Direction:
Rewrite every line of the listing below as a numbered list. Skip blank lines and leave the pictures out.

The records:
============================================================

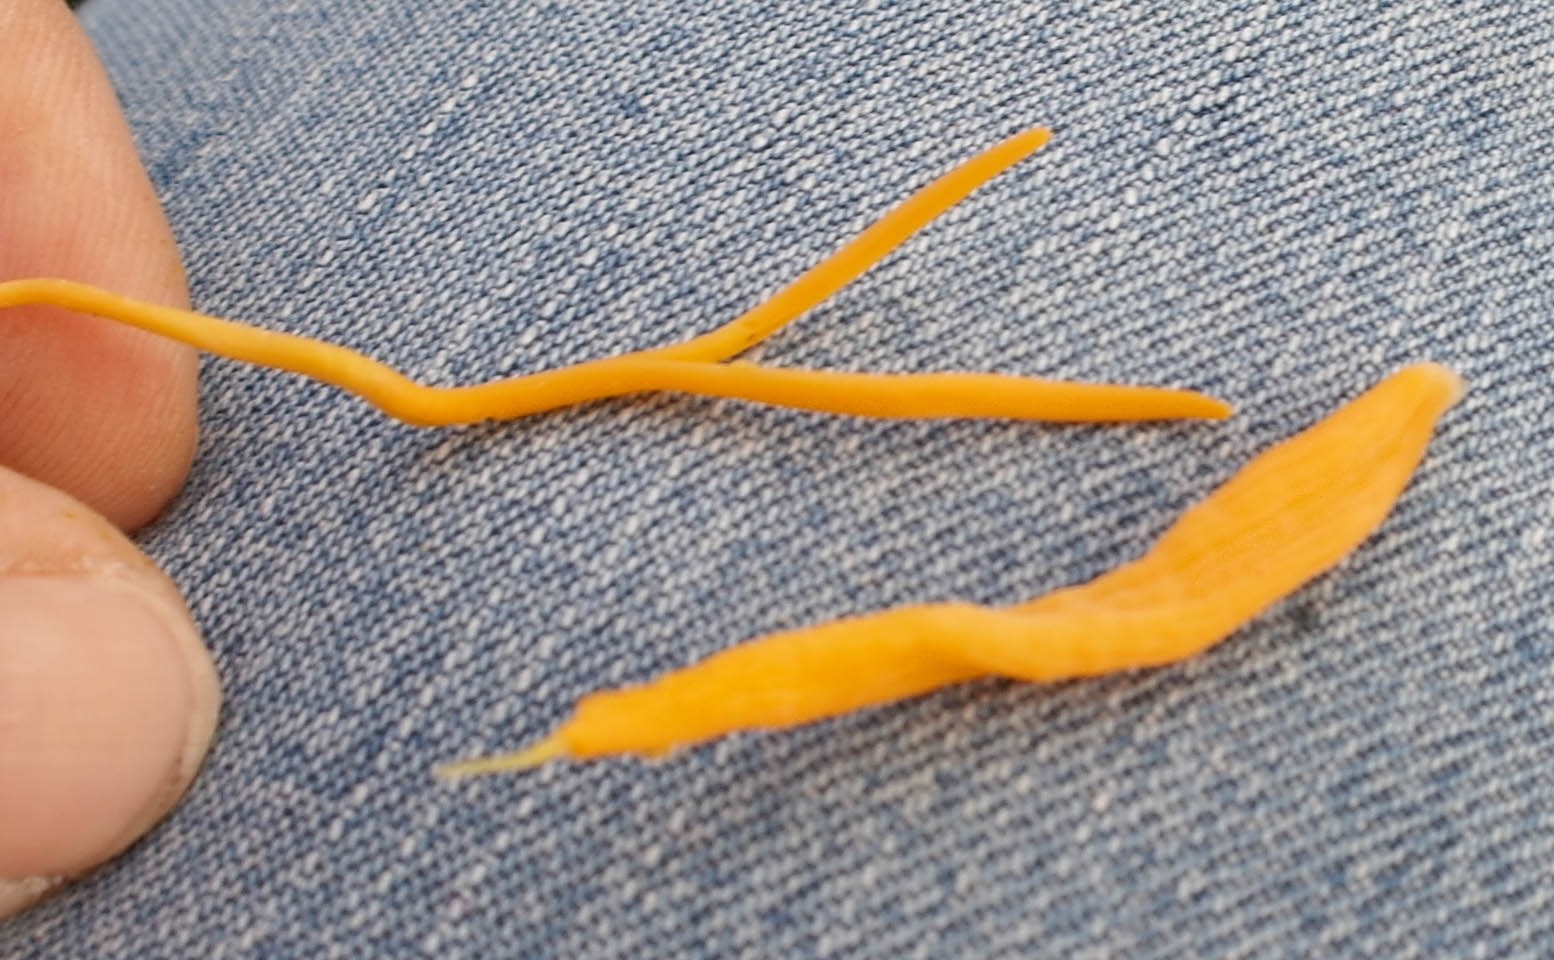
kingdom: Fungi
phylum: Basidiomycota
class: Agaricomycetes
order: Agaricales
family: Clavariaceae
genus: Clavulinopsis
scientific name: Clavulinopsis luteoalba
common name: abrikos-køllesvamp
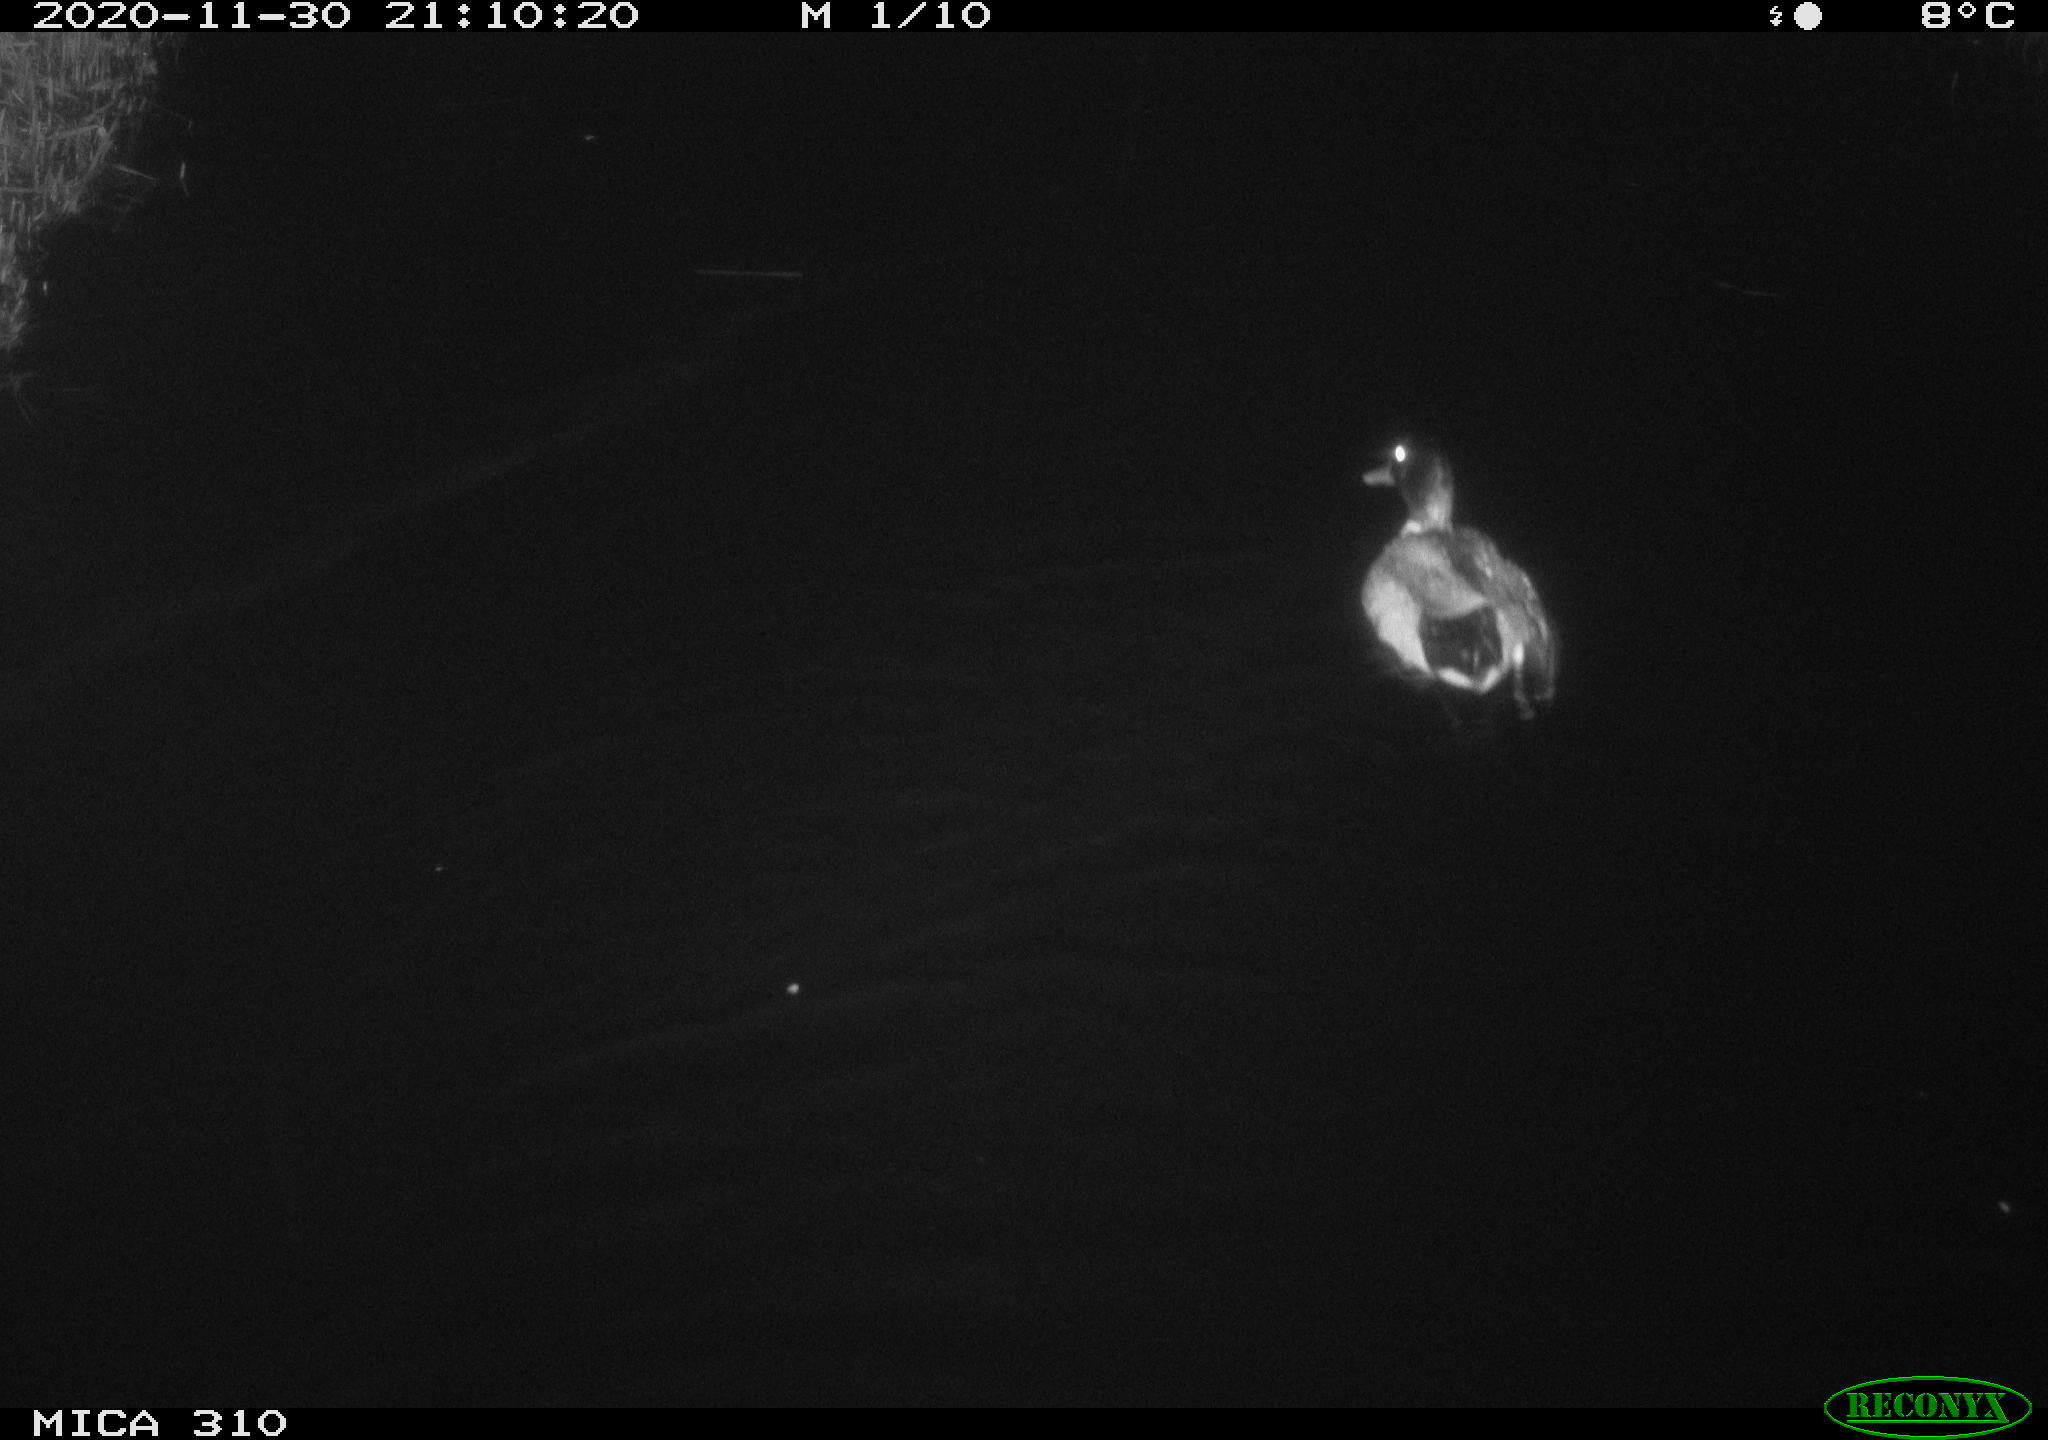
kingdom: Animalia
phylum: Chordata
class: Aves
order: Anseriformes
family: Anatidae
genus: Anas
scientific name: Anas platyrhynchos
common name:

============================================================

Worked solution:
1. kingdom: Fungi
2. phylum: Basidiomycota
3. class: Agaricomycetes
4. order: Agaricales
5. family: Clavariaceae
6. genus: Clavulinopsis
7. scientific name: Clavulinopsis luteoalba
8. common name: abrikos-køllesvamp
9. kingdom: Animalia
10. phylum: Chordata
11. class: Aves
12. order: Anseriformes
13. family: Anatidae
14. genus: Anas
15. scientific name: Anas platyrhynchos
16. common name:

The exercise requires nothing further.